■ DESCRIPTION OF THE TASK: Return every line of the items below unchanged, leaving the pictures out.
## START MATERIAL PROVIDED
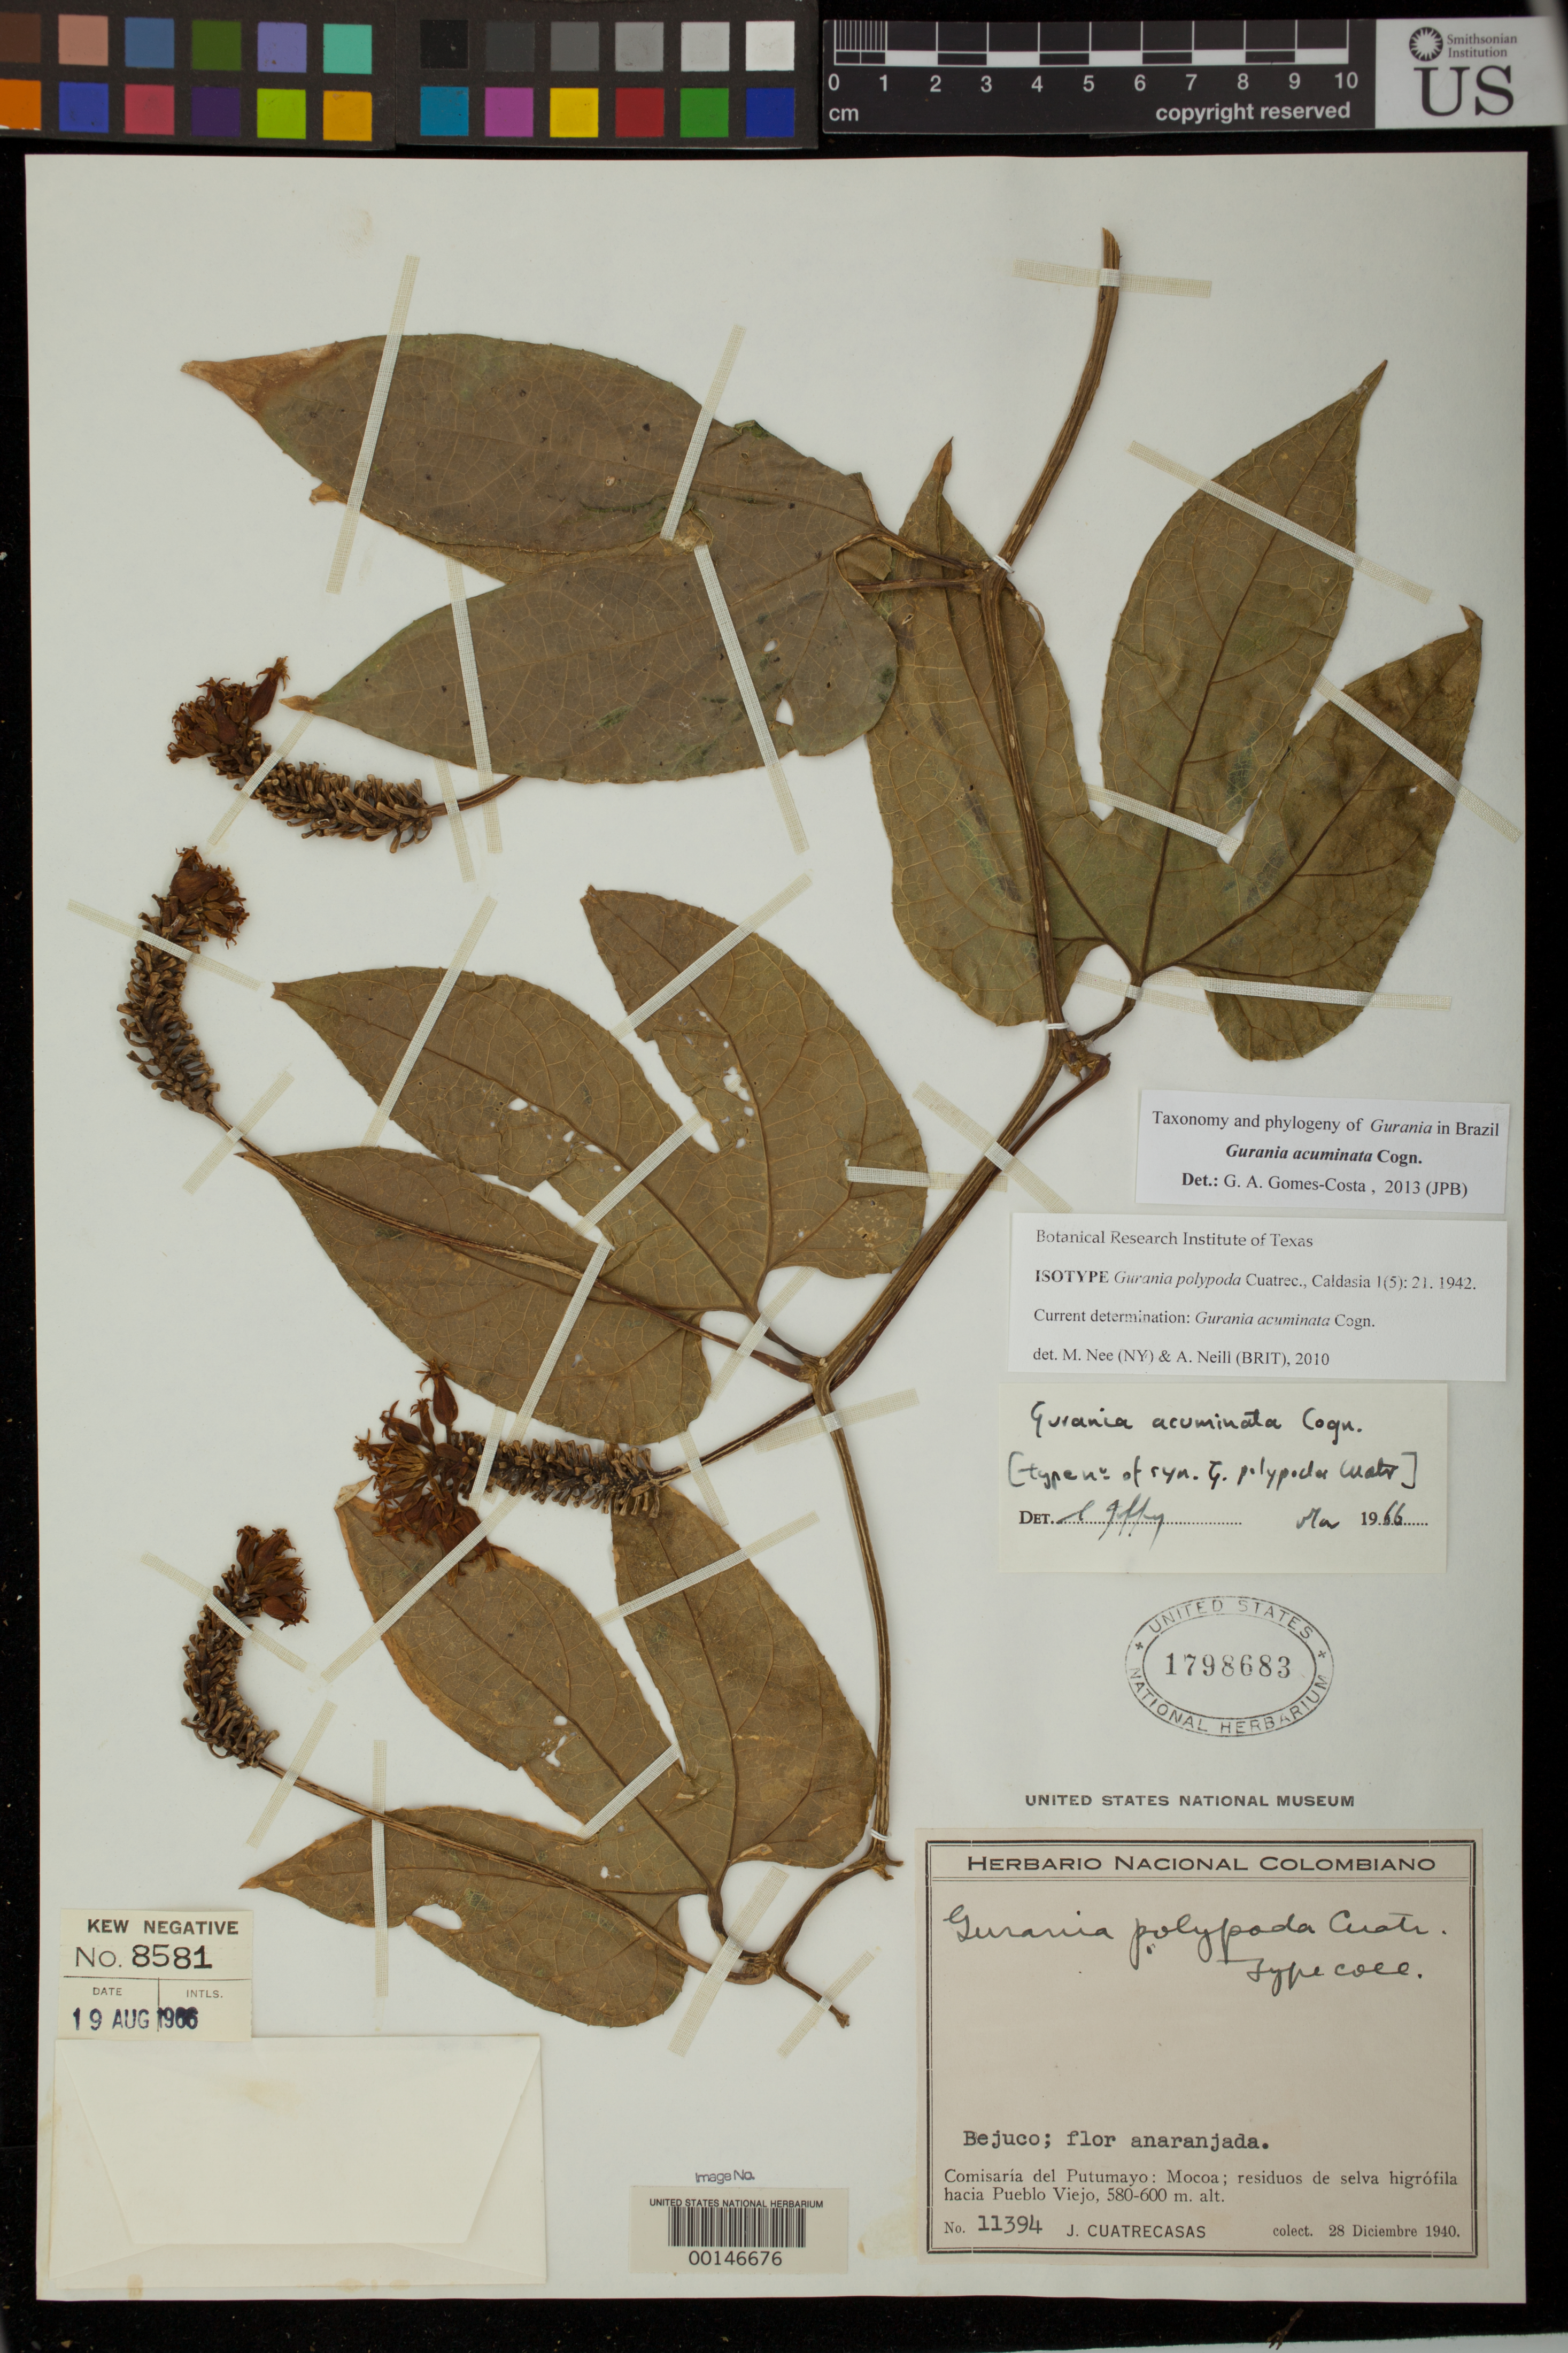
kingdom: Plantae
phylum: Tracheophyta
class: Magnoliopsida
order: Cucurbitales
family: Cucurbitaceae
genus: Gurania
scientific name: Gurania polypoda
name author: Cuatrec.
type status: Isotype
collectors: J. Cuatrecasas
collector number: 11394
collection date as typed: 28 Dec 1940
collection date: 1940-12-28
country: Colombia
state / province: Putumayo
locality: Mocoa, Hacia Pueblo Viejo.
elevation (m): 580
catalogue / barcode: US 1798683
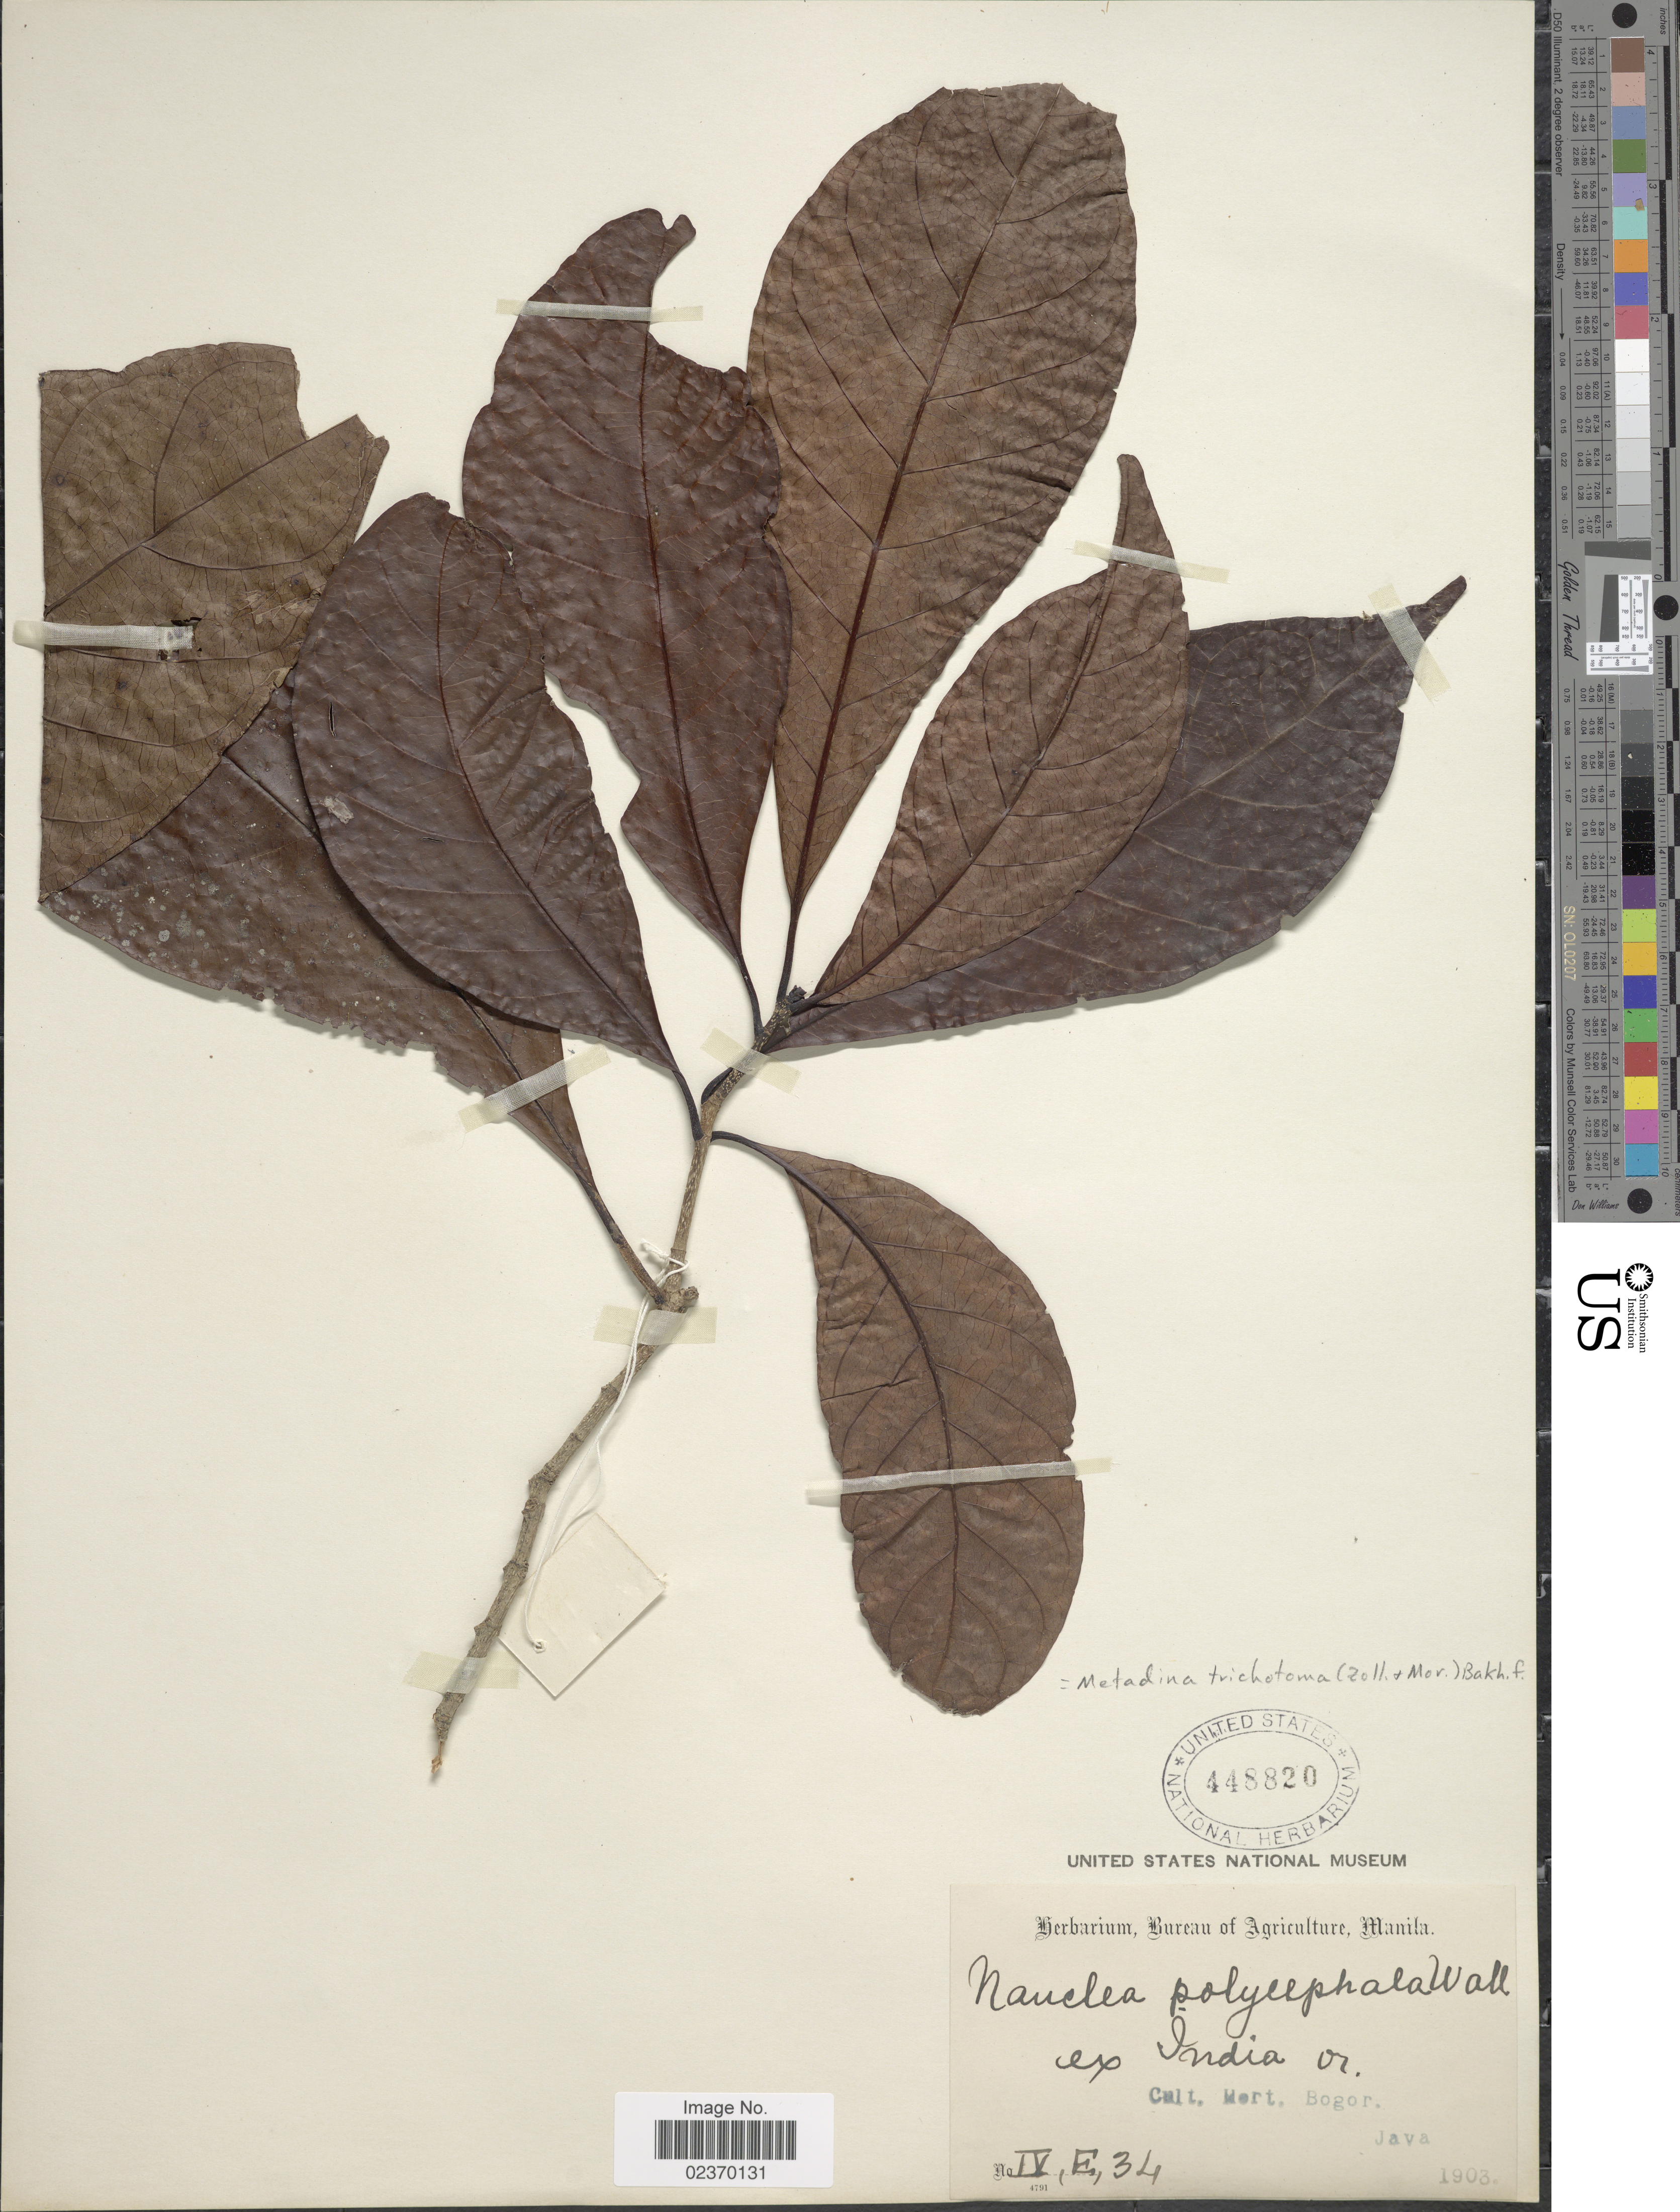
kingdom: Plantae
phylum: Tracheophyta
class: Magnoliopsida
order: Gentianales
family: Rubiaceae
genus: Adina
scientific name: Adina trichotoma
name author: (Zoll. & Moritzi) Benth. & Hook. f. ex B.D. Jacks.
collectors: ex Herb. Bur. Agric. Manila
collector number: IV, E, 34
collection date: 1903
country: Indonesia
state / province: Java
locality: Ex Indiae or [unsure placement] Cult Hort Bogor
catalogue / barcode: US 448820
## END MATERIAL PROVIDED
■ WRITTEN ANSWER:
kingdom: Plantae
phylum: Tracheophyta
class: Magnoliopsida
order: Cucurbitales
family: Cucurbitaceae
genus: Gurania
scientific name: Gurania polypoda
name author: Cuatrec.
type status: Isotype
collectors: J. Cuatrecasas
collector number: 11394
collection date as typed: 28 Dec 1940
collection date: 1940-12-28
country: Colombia
state / province: Putumayo
locality: Mocoa, Hacia Pueblo Viejo.
elevation (m): 580
catalogue / barcode: US 1798683
kingdom: Plantae
phylum: Tracheophyta
class: Magnoliopsida
order: Gentianales
family: Rubiaceae
genus: Adina
scientific name: Adina trichotoma
name author: (Zoll. & Moritzi) Benth. & Hook. f. ex B.D. Jacks.
collectors: ex Herb. Bur. Agric. Manila
collector number: IV, E, 34
collection date: 1903
country: Indonesia
state / province: Java
locality: Ex Indiae or [unsure placement] Cult Hort Bogor
catalogue / barcode: US 448820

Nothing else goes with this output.